Le film s'avère paradoxalement plus efficace aujourd'hui du fait des
prouesses (au départ en tout cas) bien plus crédibles désormais et moins
invraisemblables qu'au moment de la sortie. Le système de sécurité
automatisé, la maison truffée de gadgets, tout cela s'avère bien plus
concret maintenant à l'aune des avancées technologiques récentes et du
coup le malaise sera d'autant grand quand une intelligence artificielle
va en user à des fins personnelles. On a beaucoup comparé Proteus au Hal
de
2001 mais quand l'entité du film de Kubrick
manifeste sa conscience et un semblant d'humanité par un dérèglement
/coup de folie, Proteus l'exprime lui par une froide détermination et un
objectif précis.
Il veut allier son savoir infini à une enveloppe
charnelle et va donc chercher à faire un enfant à Julie Christie puis
s'incarner dans le corps du nourrisson. Cammel allie à merveille
froideur et émotion dans sa mise en scène, adoptant un point de vue
omniscient et distant avec les visions subjectives de Proteus tandis que
la peur et la paranoïa s'expriment à travers le regard de Julie
Christie exposée à un ennemi insaisissable. L'actrice seule à l'écran
pendant près d'une heure livre une impressionnante prestation, se
mettant à nu progressivement au fil d'une situation sans issue et le
script malin lui laissant l'espace pour s'exprimer avec les
démonstrations de puissance graduelles de Proteus.

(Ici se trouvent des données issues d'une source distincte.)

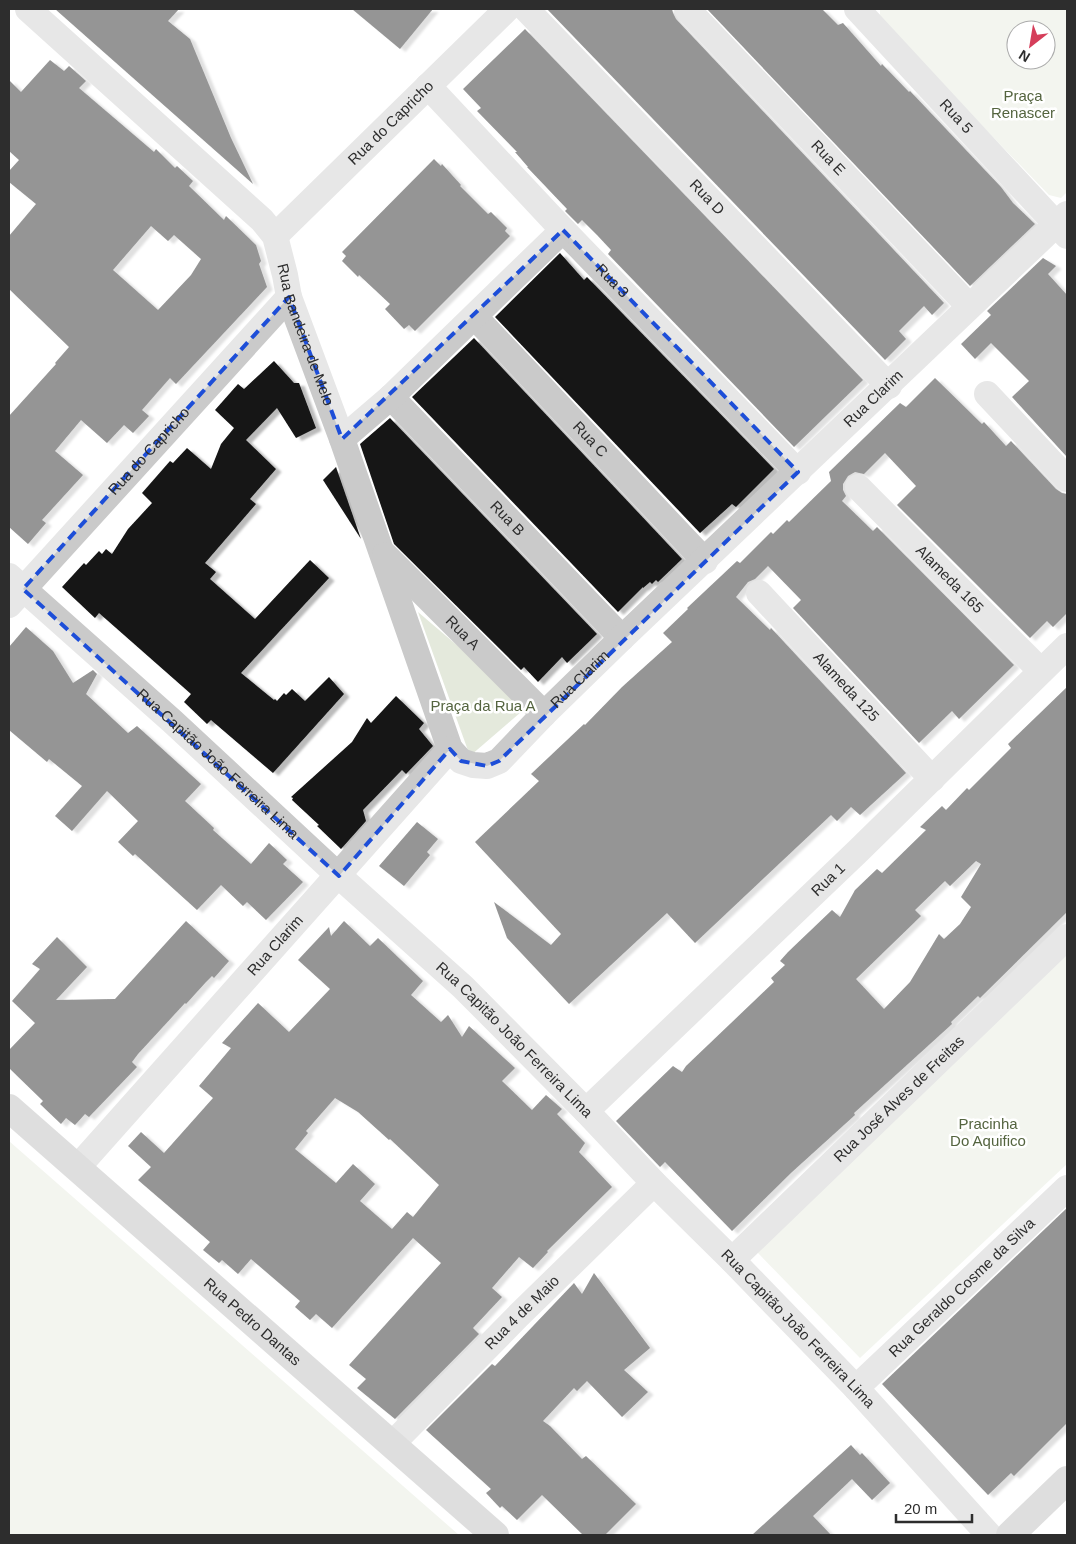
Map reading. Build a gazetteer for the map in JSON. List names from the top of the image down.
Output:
{
  "streets": {
    "main road": ["Rua Pedro Dantas"],
    "street": [
      "Rua 5",
      "Rua do Capricho",
      "Rua E",
      "Rua D",
      "Rua 3",
      "Rua Bandeira de Melo",
      "Rua Clarim",
      "Rua C",
      "Rua B",
      "Alameda 165",
      "Rua A",
      "Alameda 125",
      "Rua Capitão João Ferreira Lima",
      "Rua 1",
      "Rua José Alves de Freitas",
      "Rua Geraldo Cosme da Silva",
      "Rua 4 de Maio"
    ]
  },
  "crossings": [
    ["Rua 5", "Rua Clarim"],
    ["Rua do Capricho", "Rua 3"],
    ["Rua do Capricho", "Rua Bandeira de Melo"],
    ["Rua do Capricho", "Rua Capitão João Ferreira Lima"],
    ["Rua E", "Rua Clarim"],
    ["Rua D", "Rua Clarim"],
    ["Rua 3", "Rua Clarim"],
    ["Rua Bandeira de Melo", "Rua Clarim"],
    ["Rua Bandeira de Melo", "Rua A"],
    ["Rua Clarim", "Rua C"],
    ["Rua Clarim", "Rua B"],
    ["Rua Clarim", "Rua A"],
    ["Rua Clarim", "Rua Capitão João Ferreira Lima"],
    ["Rua Clarim", "Rua Pedro Dantas"],
    ["Alameda 165", "Rua 1"],
    ["Alameda 125", "Rua 1"],
    ["Rua Capitão João Ferreira Lima", "Rua 1"],
    ["Rua Capitão João Ferreira Lima", "Rua José Alves de Freitas"],
    ["Rua Capitão João Ferreira Lima", "Rua Geraldo Cosme da Silva"],
    ["Rua Capitão João Ferreira Lima", "Rua 4 de Maio"],
    ["Rua 4 de Maio", "Rua Pedro Dantas"]
  ],
  "parks": ["Praça Renascer", "Praça da Rua A", "Pracinha Do Aquifico"],
  "scale_bar": "20 m",
  "north": "bottom left"
}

Cammel crée des images réellement fascinantes, que ce soit l'entité
physique de losange métallique que se crée Proteus, les visionnaires
manipulations de la réalité de celui-ci et la bascule totalement
onirique que prend la dernière partie. La scène d'insémination offre
ainsi un moment psychédélique lorgnant à nouveau sur
2001 et
sa séquence de la Porte des étoiles, nous faisant pénétrer cette
conscience toute puissante de Proteus.
L'alliance d'émotion et de
froideur joue d'ailleurs aussi pour Proteus grâce au doublage subtil de
Robert Vaughn, arrivant à faire déraper le ton monocorde robotique et
faire de cette machine un vrai être vivant (le côté voyeur et quelques situations troubles faisant presque se demander si Proteus n'est pas amoureux de Susan) tout en l'élevant à un niveau
de réflexion l'éloignant de l'humanité. Le score glacial et lorgnant sur la musique concrète de Jerry Fielding ajoute encore à cette atmosphère étrange. Finalement le kitsch ne pointe
que sur la toute fin, mais celle-ci est si stupéfiante que l'on quitte
le film aussi frustré que captivé tant l'histoire pourrait se prolonger
dans des directions passionnantes. Une grande réussite.
Sorti en dvd zone 1 Warner et doté de sous-titres français
J'attends le dvd, je lirais ton article après car je veux le découvrir avec un regard presque vierge, même si j'ai lu sur IMDb que le réalisateur ne voulait pas faire un thriller horrifique à la base et que c'est le studio qui a fait un re-montage !! Dingue.
RépondreSupprimerJ'avais 16 ans à l'époque et c'est un des films de SF qui m'a le plus marqué avec 2001.C'est vrai que le comportement de Proteus rappelle un peu celui de Hal, à la différence que lui n'est pas fou (manipulé?).Julie Christie quant à elle est excellente...Un must have pour tout cinéphile!